Lady Gaga live at New York's Roseland Ballroom: Dispatches from the edge of glory
“Can you believe this place is 95 years old?” Lady Gaga asked the Sunday night crowd at New York City’s Roseland Ballroom, prompting — what else? — shrieks of adoration from her devoted fans. “What an old bitch.”
The venerable Roseland, in case you hadn’t heard (or don’t live in New York and don’t really care) is closing after Gaga’s seven-show residency ends next Monday. Which might explain why survival was the night’s unofficial theme: Gaga sprinkled her stripped-down ten-song set — an amuse bouche for her upcoming artRave tour — with reminiscences about her rough days as an up-and-comer in the music business, and even joked about overcoming a more-than-friends relationship with substances in the preamble to her ballad “Dope.” (“I did a lot of drugs in the bathroom here,” she quipped a few minutes later, to even louder applause.)
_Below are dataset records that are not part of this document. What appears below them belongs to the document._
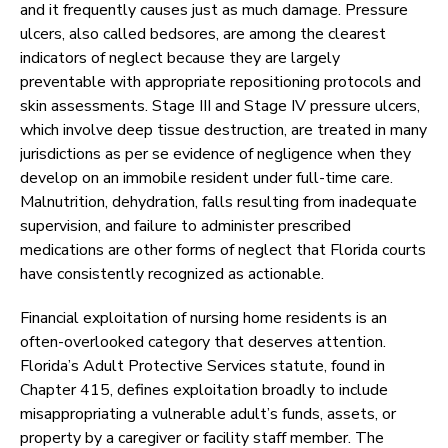
and it frequently causes just as much damage. Pressure
ulcers, also called bedsores, are among the clearest
indicators of neglect because they are largely
preventable with appropriate repositioning protocols and
skin assessments. Stage III and Stage IV pressure ulcers,
which involve deep tissue destruction, are treated in many
jurisdictions as per se evidence of negligence when they
develop on an immobile resident under full-time care.
Malnutrition, dehydration, falls resulting from inadequate
supervision, and failure to administer prescribed
medications are other forms of neglect that Florida courts
have consistently recognized as actionable.
Financial exploitation of nursing home residents is an
often-overlooked category that deserves attention.
Florida’s Adult Protective Services statute, found in
Chapter 415, defines exploitation broadly to include
misappropriating a vulnerable adult’s funds, assets, or
property by a caregiver or facility staff member. The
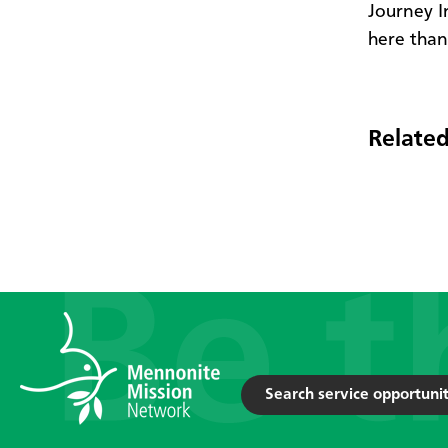
Journey I
here than 
Related
Search service opportunit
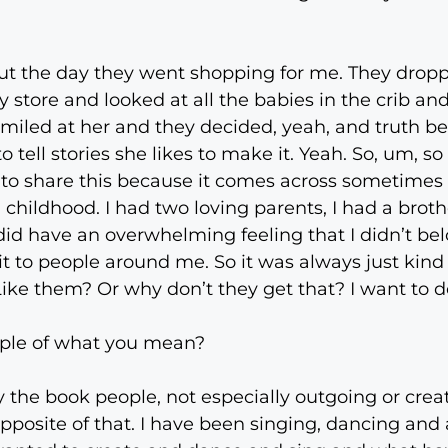
out the day they went shopping for me. They dropp
store and looked at all the babies in the crib a
miled at her and they decided, yeah, and truth be 
 tell stories she likes to make it. Yeah. So, um, so
ow to share this because it comes across sometime
 childhood. I had two loving parents, I had a brot
did have an overwhelming feeling that I didn’t belo
t to people around me. So it was always just kind o
Like them? Or why don’t they get that? I want to do
ple of what you mean?
 the book people, not especially outgoing or creativ
pposite of that. I have been singing, dancing an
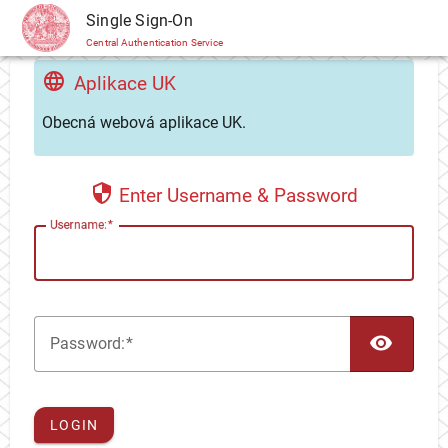
CAS
Single Sign-On
Central Authentication Service
Aplikace UK
Obecná webová aplikace UK.
Enter Username & Password
U
sername:
TOG
P
assword:
LOGIN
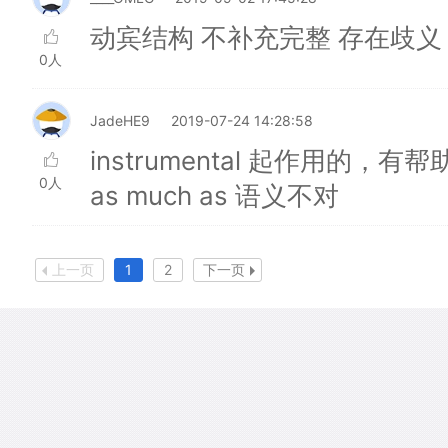
动宾结构 不补充完整 存在歧义
0人
JadeHE9
2019-07-24 14:28:58
instrumental 起作用的，有帮
0人
as much as 语义不对
上一页
1
2
下一页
You can’t blame Gaga for having mortality on her mind. At a time when middling album sales and vomit-laden performances have downgraded her from supernova to mere superstar, there’s been reason to wonder if the singer was headed for the same 15-minutes-is-up oblivion that she used to skewer so gleefully back in her Fame days.
But if her Roseland show is any indication, Gaga’s not going anywhere anytime soon. Her brief set was light on high-art pretension — no Jeff Koons sculptures, no Marina Abramovic-style performance pieces — and heavy on the fundamental assets that make her a world-class entertainer. Her voice was in top form, thick and buttery on low notes and chills-inducingly clear on high ones. She had an easy, I’m-here-all-night rapport with the crowd. (“If you’re not having a good time, you can’t have your money back,” she told them. “Because it’s mine.”) She played the keytar and the piano and danced in a variety of minimal costumes, all while wearing a curly blonde wig the size of a golden retriever.
Throughout the night, Gaga seemed most comfortable cracking wise behind her piano, making believe the 3,200 fans packed into the Roseland were just a handful of sozzled late-nighters at a dive bar on the Lower East Side. The audience, on the other hand, roared loudest when she pulled out thundering renditions of “Just Dance” and “Bad Romance,” songs that she pumped full of urgency despite the fact that she’s probably sung them a few thousand times in the past five years.
The show ended abruptly after her latest ARTPOP single, “G.U.Y.”, clocking in at a lean 60-odd minutes with no encore. “I’ll see you when I’m 90 and you’re 90 too,” she told the crowd as a goodbye. For once, it didn’t sound like she was joking.